Writing has been one of the most useful tools I have had in my recovery.
There have been many times where I can relate to Flannery O’Connor:
“I never know how I feel about a subject until I write about it”
How writing has helped with my mental health
I begin by brainstorming issues I can write about, experiences that have been challenging and tell a story. Once I’ve found them I usually pick up a notebook to clear my mind of the experience by putting it on paper. After I have it laid out I can then analyze it, rewrite the narrative surrounding it, and just learn more about anything I’ve decided to write about.
This process has been one of my most useful learning tools and has immensely improved my mind’s functionality. It clarified a number of difficult experiences, alleviated me from oppressive ways of thinking, and helped me develop a great deal of wisdom and insight which I’ll be able to take with me for the rest of my life.
There were many days where I was struggling with a variety of symptoms but I always had my dream of becoming an author. Pursuing writing gave me something to work towards when my life would have otherwise lacked direction and turned for the worst.

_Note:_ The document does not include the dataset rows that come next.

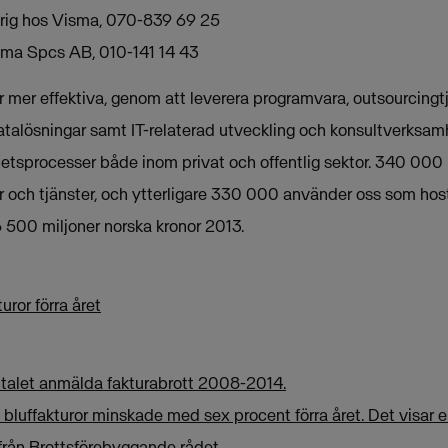
arig hos Visma, 070-839 69 25
isma Spcs AB, 010-141 14 43
mer effektiva, genom att leverera programvara, outsourcingtjä
atalösningar samt IT-relaterad utveckling och konsultverksamh
etsprocesser både inom privat och offentlig sektor. 340 000
 och tjänster, och ytterligare 330 000 använder oss som host
 500 miljoner norska kronor 2013.
uror förra året
antalet anmälda fakturabrott 2008-2014.
bluffakturor minskade med sex procent förra året. Det visar
 från Brottsförebyggande rådet.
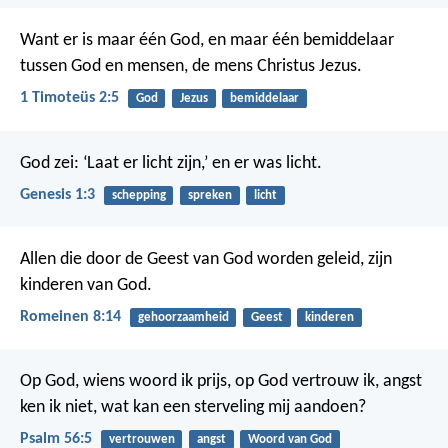
Want er is maar één God, en maar één bemiddelaar
tussen God en mensen, de mens Christus Jezus.
1 Timoteüs 2:5
God
Jezus
bemiddelaar
God zei: ‘Laat er licht zijn,’ en er was licht.
Genesis 1:3
schepping
spreken
licht
Allen die door de Geest van God worden geleid, zijn
kinderen van God.
Romeinen 8:14
gehoorzaamheid
Geest
kinderen
Op God, wiens woord ik prijs,
op God vertrouw ik, angst
ken ik niet,
wat kan een sterveling mij aandoen?
Psalm 56:5
vertrouwen
angst
Woord van God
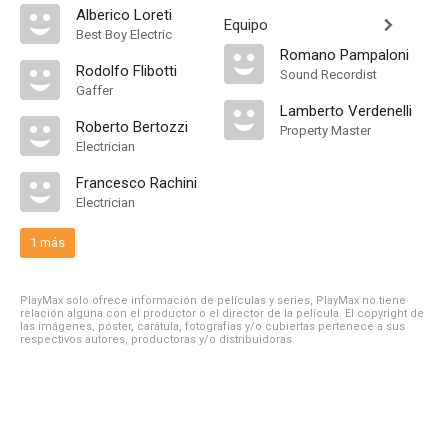
Alberico Loreti
Equipo
Best Boy Electric
Romano Pampaloni
Rodolfo Flibotti
Sound Recordist
Gaffer
Lamberto Verdenelli
Roberto Bertozzi
Property Master
Electrician
Francesco Rachini
Electrician
1 más
PlayMax solo ofrece información de películas y series, PlayMax no tiene
relación alguna con el productor o el director de la película. El copyright de
las imágenes, póster, carátula, fotografías y/o cubiertas pertenece a sus
respectivos autores, productoras y/o distribuidoras.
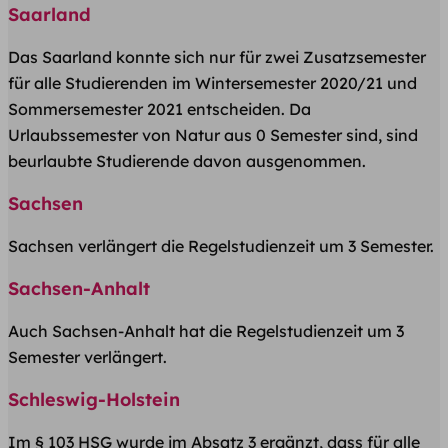
Saarland
Das Saarland konnte sich nur für zwei Zusatzsemester
für alle Studierenden im Wintersemester 2020/21 und
Sommersemester 2021 entscheiden. Da
Urlaubssemester von Natur aus 0 Semester sind, sind
beurlaubte Studierende davon ausgenommen.
Sachsen
Sachsen verlängert die Regelstudienzeit um 3 Semester.
Sachsen-Anhalt
Auch Sachsen-Anhalt hat die Regelstudienzeit um 3
Semester verlängert.
Schleswig-Holstein
Im § 103 HSG wurde im Absatz 3 ergänzt, dass für alle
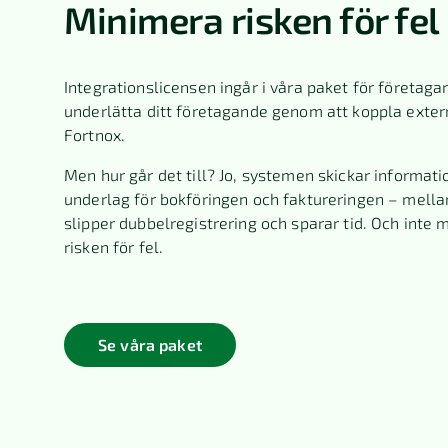
Minimera risken för fel
Integrationslicensen ingår i våra paket för företagar
underlätta ditt företagande genom att koppla exter
Fortnox.
Men hur går det till? Jo, systemen skickar informati
underlag för bokföringen och faktureringen – mella
slipper dubbelregistrering och sparar tid. Och inte 
risken för fel.
Se våra paket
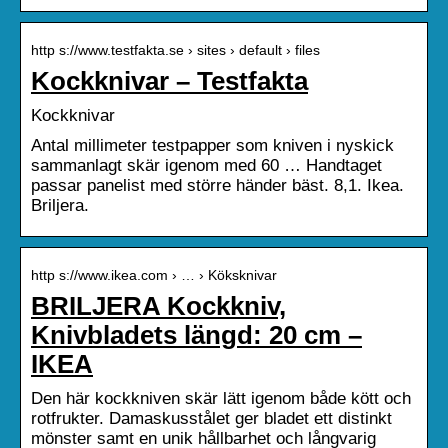
http s://www.testfakta.se › sites › default › files
Kockknivar – Testfakta
Kockknivar
Antal millimeter testpapper som kniven i nyskick
sammanlagt skär igenom med 60 … Handtaget
passar panelist med större händer bäst. 8,1. Ikea.
Briljera.
http s://www.ikea.com › … › Köksknivar
BRILJERA Kockkniv,
Knivbladets längd: 20 cm –
IKEA
Den här kockkniven skär lätt igenom både kött och
rotfrukter. Damaskusstålet ger bladet ett distinkt
mönster samt en unik hållbarhet och långvarig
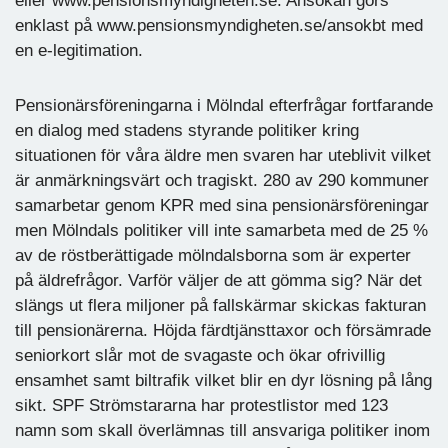
eller www.pensionsmyndigheten.se. Ansökan görs
enklast på www.pensionsmyndigheten.se/ansokbt med
en e-legitimation.
Pensionärsföreningarna i Mölndal efterfrågar fortfarande
en dialog med stadens styrande politiker kring
situationen för våra äldre men svaren har uteblivit vilket
är anmärkningsvärt och tragiskt. 280 av 290 kommuner
samarbetar genom KPR med sina pensionärsföreningar
men Mölndals politiker vill inte samarbeta med de 25 %
av de röstberättigade mölndalsborna som är experter
på äldrefrågor. Varför väljer de att gömma sig? När det
slängs ut flera miljoner på fallskärmar skickas fakturan
till pensionärerna. Höjda färdtjänsttaxor och försämrade
seniorkort slår mot de svagaste och ökar ofrivillig
ensamhet samt biltrafik vilket blir en dyr lösning på lång
sikt. SPF Strömstararna har protestlistor med 123
namn som skall överlämnas till ansvariga politiker inom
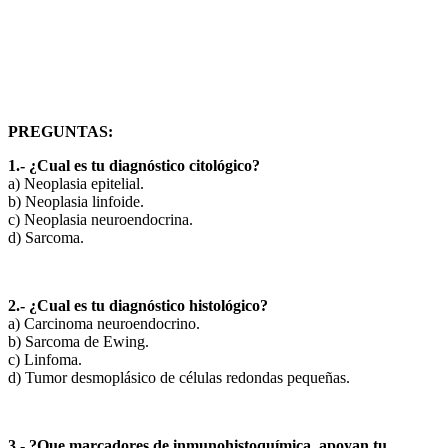
PREGUNTAS:
1.- ¿Cual es tu diagnóstico citológico?
a) Neoplasia epitelial.
b) Neoplasia linfoide.
c) Neoplasia neuroendocrina.
d) Sarcoma.
2.- ¿Cual es tu diagnóstico histológico?
a) Carcinoma neuroendocrino.
b) Sarcoma de Ewing.
c) Linfoma.
d) Tumor desmoplásico de células redondas pequeñas.
3.- ?Que marcadores de inmunohistoquímica apoyan tu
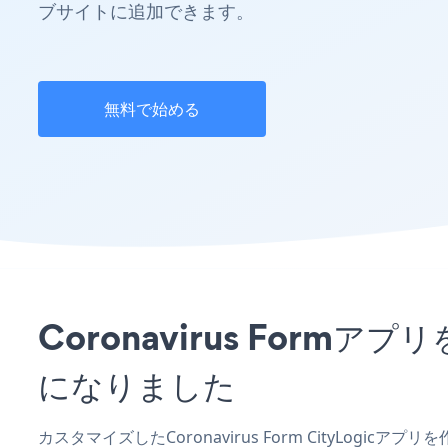
ブサイトに追加できます。
無料で始める
Coronavirus Form
になりました
カスタマイズしたCoronavirus Form CityLogi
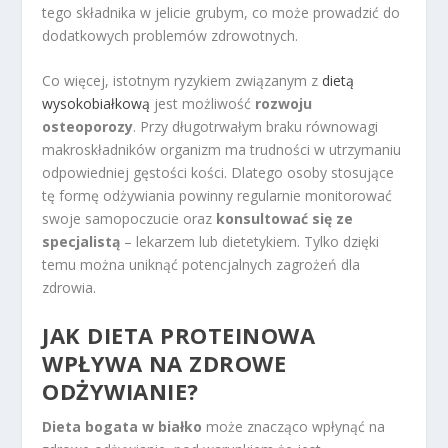
tego składnika w jelicie grubym, co może prowadzić do
dodatkowych problemów zdrowotnych.
Co więcej, istotnym ryzykiem związanym z
dietą
wysokobiałkową
jest możliwość
rozwoju
osteoporozy
. Przy długotrwałym braku równowagi
makroskładników organizm ma trudności w utrzymaniu
odpowiedniej gęstości kości. Dlatego osoby stosujące
tę formę odżywiania powinny regularnie monitorować
swoje samopoczucie oraz
konsultować się ze
specjalistą
– lekarzem lub dietetykiem. Tylko dzięki
temu można uniknąć potencjalnych zagrożeń dla
zdrowia.
JAK DIETA PROTEINOWA
WPŁYWA NA ZDROWE
ODŻYWIANIE?
Dieta bogata w białko
może znacząco wpłynąć na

Writing developed into a passion that I decided I would pursue for the rest of my life.
Writing gives hope
For the first couple years after my second episode I had only two or three friends and I struggled immensely with socialization, mania, bipolarity, hallucinations, schizophrenia, and issues from trauma. Although I was constantly faced with adversity I still felt my life was enjoyable and worthwhile because I was able to pursue my passion. It was a bright light to focus towards during a time that was otherwise encompassed by darkness.
I met with my writing group every two weeks and I was able to bring in my work and socialize with a great group of people. Being around kind and caring people with a common interest helped improve my functionality and it kept me going. I’d go home during the week without much to do or very many people to talk to and I would sit down and work on my writing. This kept me occupied in the midst of adversity that was many times beyond overwhelming.
For a while I became uncertain of whether I would ever publish anything so I changed my reasons for writing. I initially wanted to be a famous author but I learned to fall in love with the process of writing and editing and to enjoy the learning that accompanied it.
As long as I was learning, I had a good reason to write, because writing gives me more meaning. I realized learning is always an on-going process which was great because it meant I would always have something to write about. Writing provided me hope for a better future when the end of the road was nowhere in sight.
Writing can make you well
After two years of persistent hard work towards writing I published my first article and this gave me a great deal of confidence. This motivated me to continue working in therapy and in writing. I realized as my mental health improved my writing did too so my recovery fueled my writing and my writing fueled my recovery.
After several years of hard work I am a good conversationalist who has a great deal of friends and can strike up a conversation with just about anyone. I’ve overcome most of my symptoms and I lead a very fulfilling life where I am on my own with two good friends. In the past couple of years I’ve begun publishing regularly and I will hopefully continue to do so.